It's been over 40 years since the last major Polio epidemic in North America. With the advent of the Sabin & Salk vaccines most physicians will never see an acute case of poliomyelitis. In fact in North America the Polio virus has gone the way of the Small Pox virus and is found only in the laboratory setting. So for most physicians our role in this once devastating disease has changed. Now, we will only be dealing with patients who have had the acute infection some 40 to 50 years ago. What we as modern physicians need to recognize now however, is one of the common aftermaths of poliomyelitis - the post polio syndrome.
The term, post polio syndrome, was coined because a growing number of polio patients, who had long since recovered from the acute infection with variable degree of residual disability, began reporting increasing disability once again. Post polio victims began complaining of weakness, muscle atrophy and dysfunction and increasing gait disturbances. As primary care physicians we need to recognize this syndrome and have a higher index of suspicion when faced with a patient who fits this profile.
The syndrome is characterized by a number of signs and symptoms including musculoskeletal pain, weakness, wasting, gait disturbance, fatigue and even insomnia & depression. A patient may present to his or her physician with problems at the work place related to their reduced capabilities; or perhaps even family and marital stress as the result of reduced earning power. Due to diminishing stamina, the afflicted may have to experience role changes at home. Although necessary, such changes are threatening to ones self-esteem and their frustrations may be taken out on family members or friends. The threat of lost independence may present with depression, mood swings and anger. These feelings need to be explored before some of the physical problems can be addressed.
Before the possibility of post polio syndrome can be considered other causes of such physical deterioration should also be kept in mind. The differential should include multiple sclerosis, peripheral neuropathies, myopathies, degenerative arthritis and various nerve root compression disorders. Screening laboratory investigations may include C.B.C., electrolytes, urea, creatinine, TSH, serum glucose, calcium, ck, liver function test, B12 & folic acid. E.M.G. and NCT are also indicated both to rule out other neuromuscular disorders as well as being diagnostic in many cases of post polio syndrome. CT scan or MRI may be necessary in cases in which demyelinating disorders or nerve root entrapment are suspected. If other conditions have been ruled out it may be appropriate to refer such patients to a neurologist or physiatrist who has a special interest in this condition. There are a number of tertiary centres which have programs suited particularly to the diagnosis, education and rehabilitation of such patients.
The actual pathophysiology of post polio syndrome is unknown. A number of theories are abound. The most likely explanation is that motorneuron, undamaged by the initial viral insult, compensated for the loss of the thousands of these cells in the anterior horn by sprouting multiple nerve endings in the affected muscles. However these compensatory sprouts and perhaps even the overload axons supplying excessive motor impulses, eventually burn out years later. This is probably why patients who try to over come increasing weakness and disability by vigorous exercise only get worse. The overload axons only fail at an even faster rate.
Appropriate isometric exercises and physiotherapy are the mainstay of treatment but orthotics and functional braces also maybe necessary in some cases. Patient must be informed as to the need to carefully budget ones physical activity and to avoid getting exhausted physically both at work and with exercising. The role of the family physician in monitoring and reinforcing this concept is very important.

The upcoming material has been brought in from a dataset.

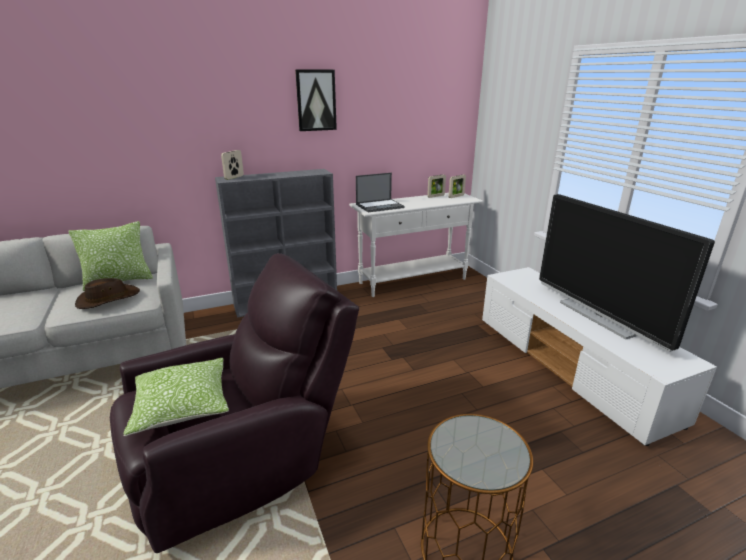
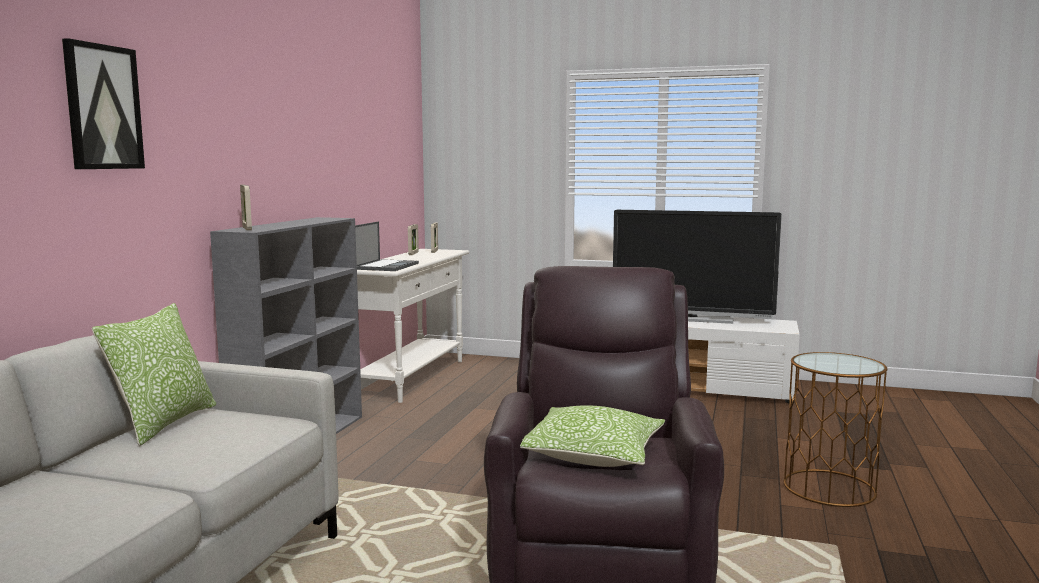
camera: 50 degrees left, 15 degrees down
brown hat [75,278,140,309] -> none
picture [295,69,337,131] -> picture moved to [62,38,145,169]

There are a number of drugs that have been tried which may have theoretical benefits but few have proven of any great benefit yet. Pyridostigmine is one such drug and studies are currently under way to see if fatigue symptoms respond to it. The appropriate use of analgesics and NSAIDs may be useful for those experiencing enough musculoskeletal pain to interfere with even moderate activity. Antidepressants at low doses for chronic pain situations or at high doses for depression should also be kept in mind. The judicious use of muscle relaxants for the treatment of severe muscle spasms may also be necessary. Other measures such as weight loss and balanced nutrition are important in maintaining overall health and this is even more important in post polio patients. Lifestyle issues such as excessive alcohol consumption and smoking need to be addressed as these substances only potentiate the problems your patient faces.
In summary, post polio syndrome is somewhat of a new concept but as family physicians, it is probably more important to recognize this disorder than acute poliomyelitis because the latter we will probably never see in this country. With an appropriate screening work up physicians can make the best referral choices for our patients and support them in their need to maintain a practical lifestyle and functional level.